The Claimants were pedestrians using an ATM outside a convenience store in the Midlands. A tile fell from the roof and onto a parked car. The Claimants alleged that that they had been hit by pieces of the tile and that, in a bid to get away from the debris, they had both been pushed to the ground. The First Claimant alleged that he had received neck injuries, whilst the Second Claimant alleged that she had exacerbated an ankle injury.
The store had some CCTV of the incident but this had been mislaid by the time the claim was intimated. The Claimants knew that the CCTV had gone missing. They told their respective medical experts of their orthopaedic injuries.
After a Defence putting the Claimants to proof had been filed, the CCTV was located and disclosed. The Defence was amended to plead fundamental dishonesty, because the CCTV showed that not only had neither of the Claimants been pushed to the floor, but that neither had been hit by any piece of the tile. The Claimants promptly discontinued, and their solicitors came off record.
The Defendant, through its insurers, made an application under CPR 44.16(1) to disapply the QOCS protection.
After a full hearing and cross-examination, the District Judge found that both claims were fundamentally dishonest, and made an enforceable order for costs against the Claimants.
The Judge held that the Claimants alleging that they had been pushed and fallen to the floor (sustaining soft tissue injuries as a result) was a fundamental part of the case. He did not accept, as the Claimants alleged, that misunderstandings with, or mistakes made by, their former solicitors were to blame for the evidence that had been put to the Defendant and the Court in the medical reports and the Particulars of Claim.
Finally, the District Judge said that the timing of the Notice of Discontinuance was compelling, following soon after the amendment to the Defence. The dominant reason for the discontinuance was the effect of “being rumbled’.
In a point of perhaps wider importance, the District Judge said that giving false accounts to a medical practitioner goes to the “root” of a claim (following the language used in Gosling v Screwfix). The lies told to the medical experts were an extension of the Claimants’ falsehoods.
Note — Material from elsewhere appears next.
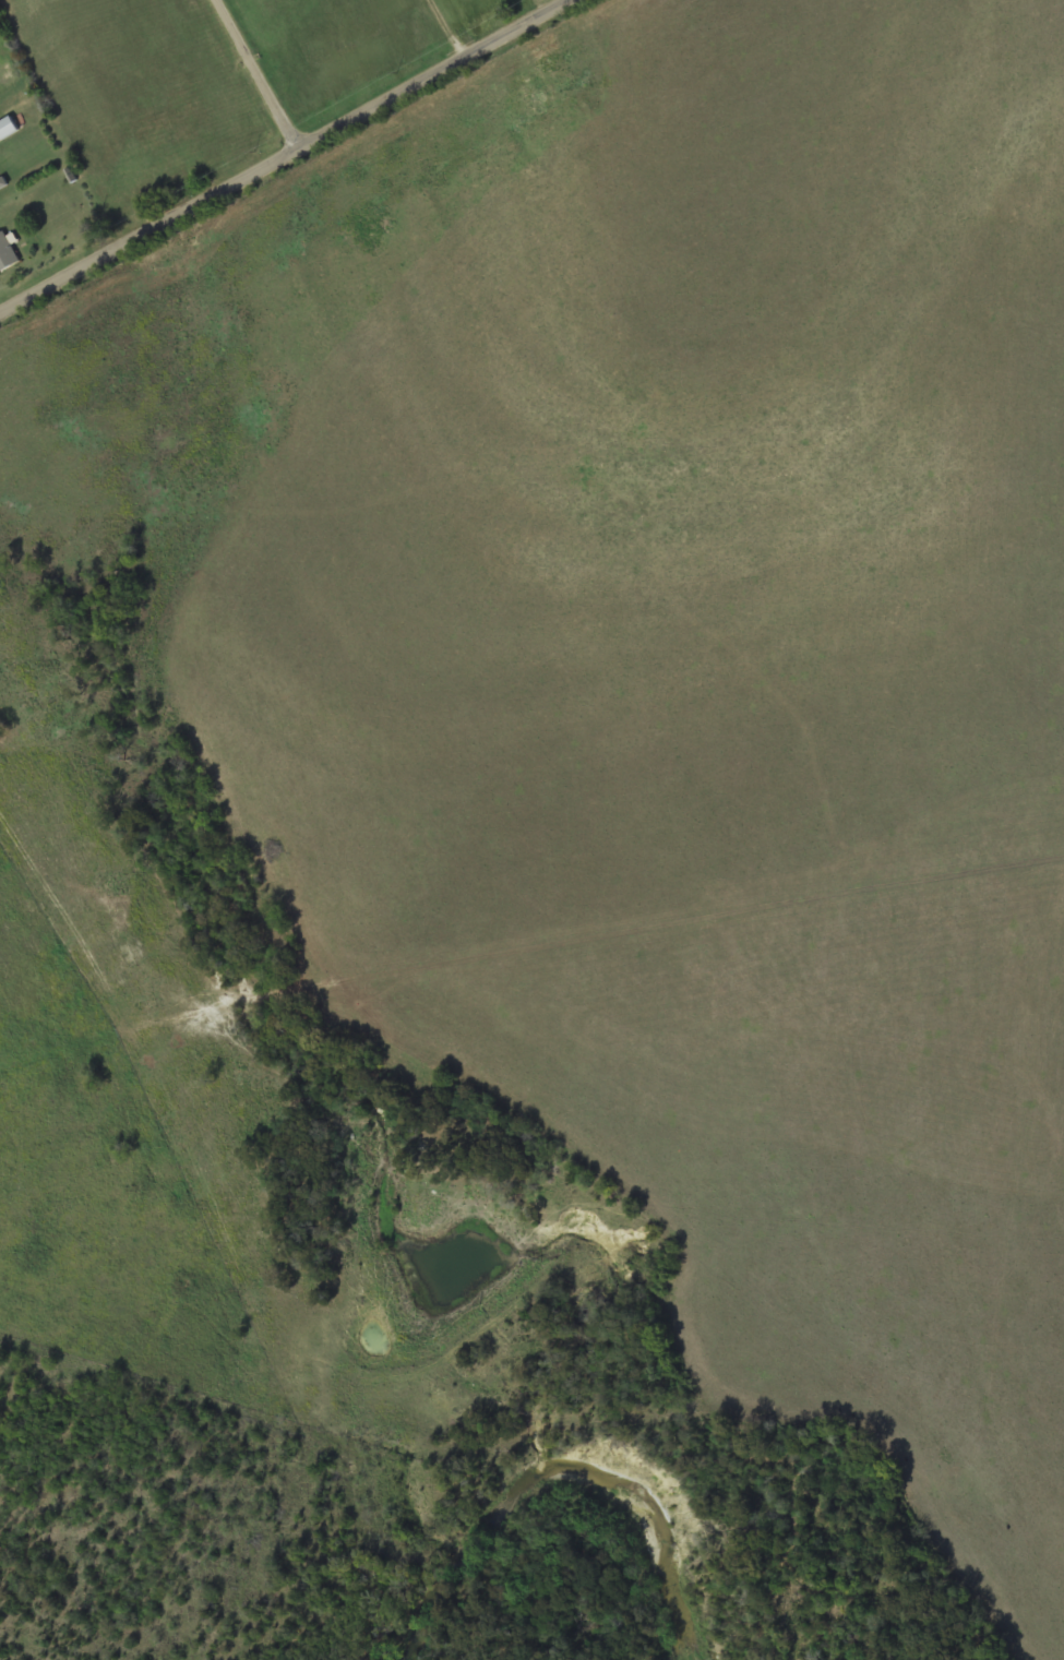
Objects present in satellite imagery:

Lying to a medico-legal expert has always sounded against litigants - it goes to credibility and veracity generally. In cases of fundamental dishonest to date, that has continued to be the case - but what is said to a medical expert has weighed in the balance rather than been the main focus of the Court’s concern. This is because medical reports do not carry statements of truth from claimants, and because what was said in the examination is often disputed. However, here, in a case in which witness statements had not been exchanged by the time of the amendment, the District Judge put what was said to the medical experts at the centre of his judgment. The Claimants, it should be noted, had been given the opportunity to correct the accounts of the accident given in the medical reports, but had not done so.